__Exercise details__
Search the records below for the word "through", then return every line where it appears.

__Task material__
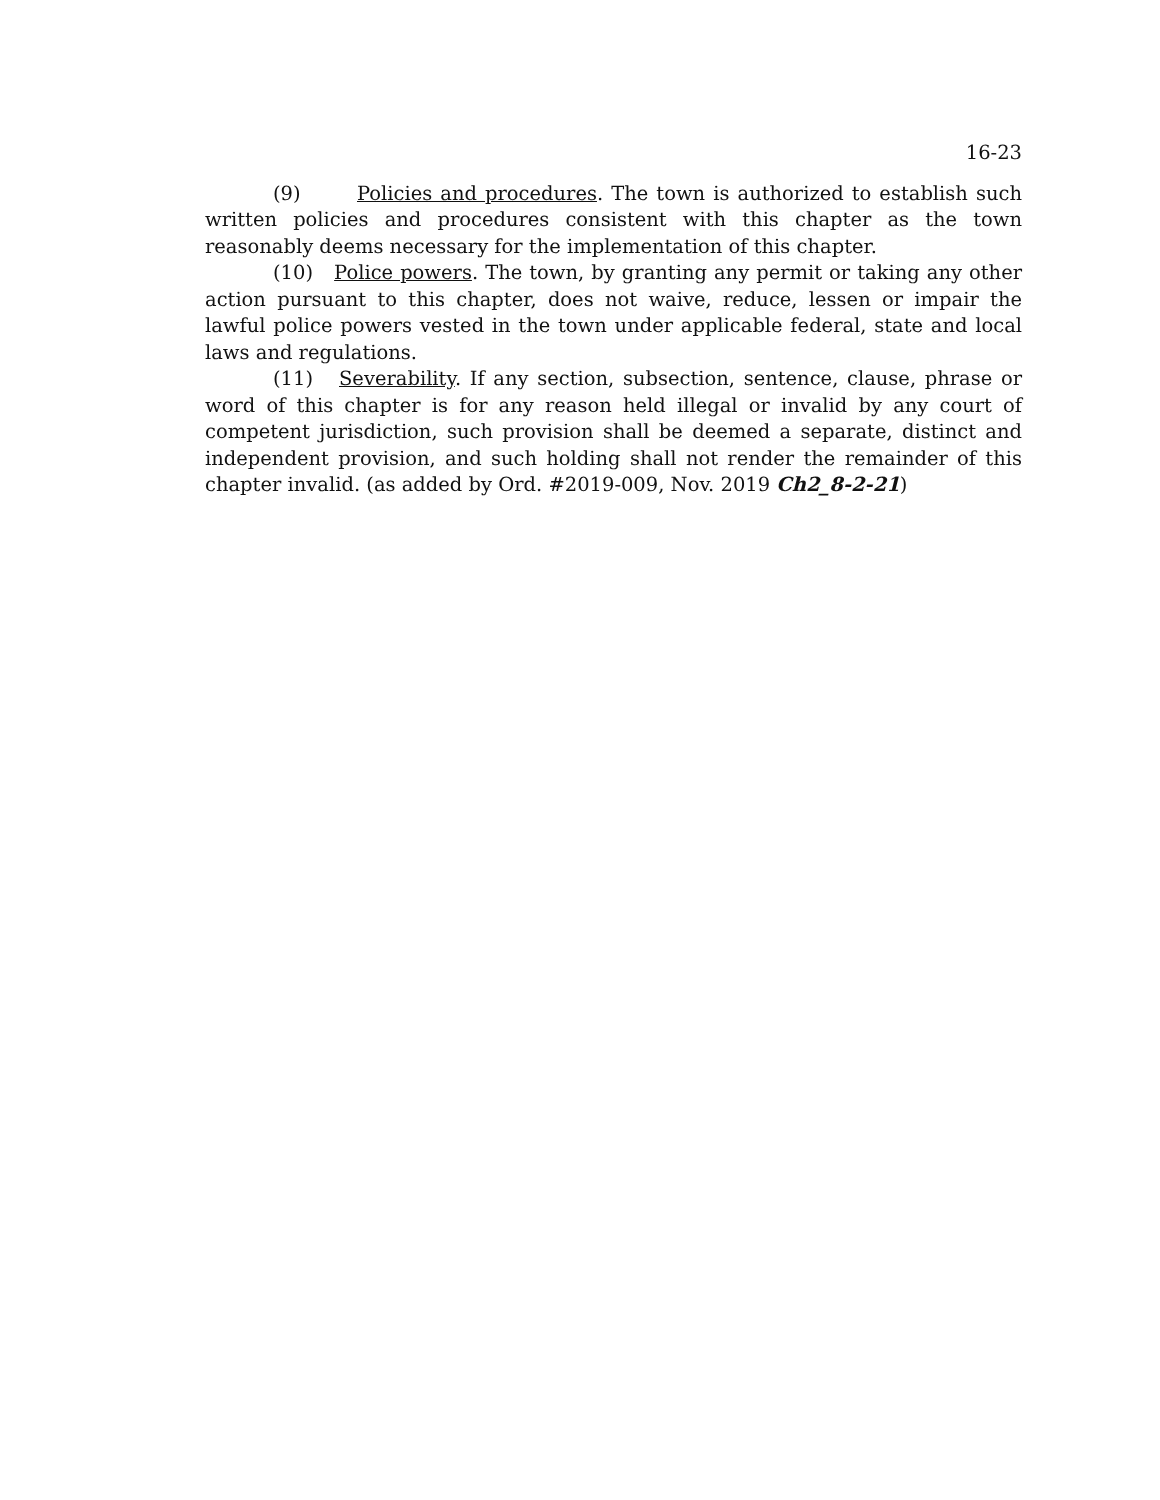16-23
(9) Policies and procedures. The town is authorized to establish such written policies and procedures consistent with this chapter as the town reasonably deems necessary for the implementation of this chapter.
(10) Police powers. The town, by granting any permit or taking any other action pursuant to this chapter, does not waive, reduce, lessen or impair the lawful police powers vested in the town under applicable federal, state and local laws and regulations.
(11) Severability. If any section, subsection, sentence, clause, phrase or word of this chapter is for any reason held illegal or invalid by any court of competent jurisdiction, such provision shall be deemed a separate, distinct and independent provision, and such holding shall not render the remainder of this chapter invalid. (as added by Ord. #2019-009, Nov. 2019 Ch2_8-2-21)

...

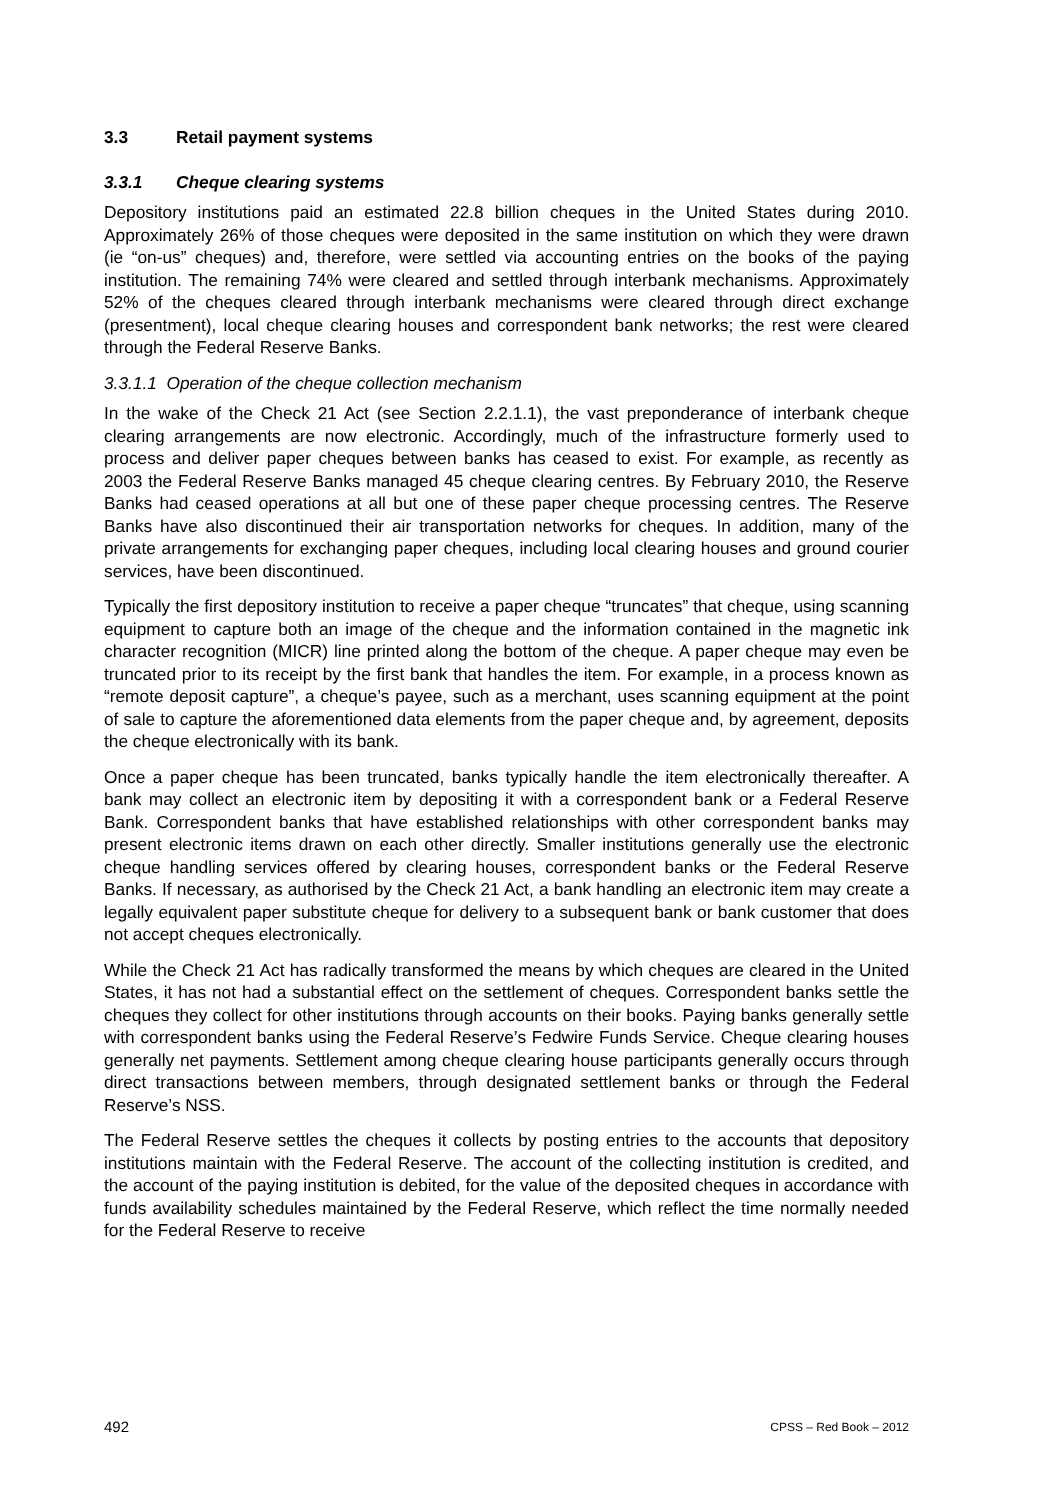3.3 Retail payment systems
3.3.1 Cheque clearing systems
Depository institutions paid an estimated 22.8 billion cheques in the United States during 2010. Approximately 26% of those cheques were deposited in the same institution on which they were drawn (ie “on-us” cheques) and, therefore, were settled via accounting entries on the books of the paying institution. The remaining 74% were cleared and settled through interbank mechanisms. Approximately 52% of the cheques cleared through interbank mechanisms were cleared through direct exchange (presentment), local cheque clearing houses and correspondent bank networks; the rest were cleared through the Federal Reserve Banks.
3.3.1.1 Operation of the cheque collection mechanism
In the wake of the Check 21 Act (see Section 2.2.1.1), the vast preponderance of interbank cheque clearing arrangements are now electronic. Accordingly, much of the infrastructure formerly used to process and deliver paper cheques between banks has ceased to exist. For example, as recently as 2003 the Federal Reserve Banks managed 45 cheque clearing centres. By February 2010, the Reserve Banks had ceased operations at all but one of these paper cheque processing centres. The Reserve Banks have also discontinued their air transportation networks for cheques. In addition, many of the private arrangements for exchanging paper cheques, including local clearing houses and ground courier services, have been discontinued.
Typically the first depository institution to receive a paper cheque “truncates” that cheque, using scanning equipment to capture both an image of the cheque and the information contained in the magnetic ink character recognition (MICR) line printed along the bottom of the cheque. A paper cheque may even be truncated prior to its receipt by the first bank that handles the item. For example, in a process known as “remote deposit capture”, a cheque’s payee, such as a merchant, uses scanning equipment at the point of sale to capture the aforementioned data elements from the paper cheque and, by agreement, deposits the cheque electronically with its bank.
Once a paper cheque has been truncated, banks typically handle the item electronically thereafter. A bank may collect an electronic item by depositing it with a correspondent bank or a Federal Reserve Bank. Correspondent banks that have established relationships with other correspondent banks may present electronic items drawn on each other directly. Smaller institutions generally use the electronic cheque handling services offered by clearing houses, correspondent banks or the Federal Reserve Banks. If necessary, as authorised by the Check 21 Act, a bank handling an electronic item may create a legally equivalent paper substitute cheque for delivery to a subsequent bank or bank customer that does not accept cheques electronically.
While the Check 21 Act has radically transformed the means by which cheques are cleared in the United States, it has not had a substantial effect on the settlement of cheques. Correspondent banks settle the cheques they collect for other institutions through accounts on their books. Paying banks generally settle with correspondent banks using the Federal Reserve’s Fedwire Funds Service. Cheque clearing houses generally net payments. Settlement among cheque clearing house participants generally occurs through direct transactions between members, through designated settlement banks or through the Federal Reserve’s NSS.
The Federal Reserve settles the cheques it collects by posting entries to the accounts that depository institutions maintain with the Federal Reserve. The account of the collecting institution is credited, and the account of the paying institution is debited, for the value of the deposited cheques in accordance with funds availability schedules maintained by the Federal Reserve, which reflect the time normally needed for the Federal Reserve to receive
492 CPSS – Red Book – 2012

__Problem solution__
Depository institutions paid an estimated 22.8 billion cheques in the United States during 2010. Approximately 26% of those cheques were deposited in the same institution on which they were drawn (ie “on-us” cheques) and, therefore, were settled via accounting entries on the books of the paying institution. The remaining 74% were cleared and settled through interbank mechanisms. Approximately 52% of the cheques cleared through interbank mechanisms were cleared through direct exchange (presentment), local cheque clearing houses and correspondent bank networks; the rest were cleared through the Federal Reserve Banks.
While the Check 21 Act has radically transformed the means by which cheques are cleared in the United States, it has not had a substantial effect on the settlement of cheques. Correspondent banks settle the cheques they collect for other institutions through accounts on their books. Paying banks generally settle with correspondent banks using the Federal Reserve’s Fedwire Funds Service. Cheque clearing houses generally net payments. Settlement among cheque clearing house participants generally occurs through direct transactions between members, through designated settlement banks or through the Federal Reserve’s NSS.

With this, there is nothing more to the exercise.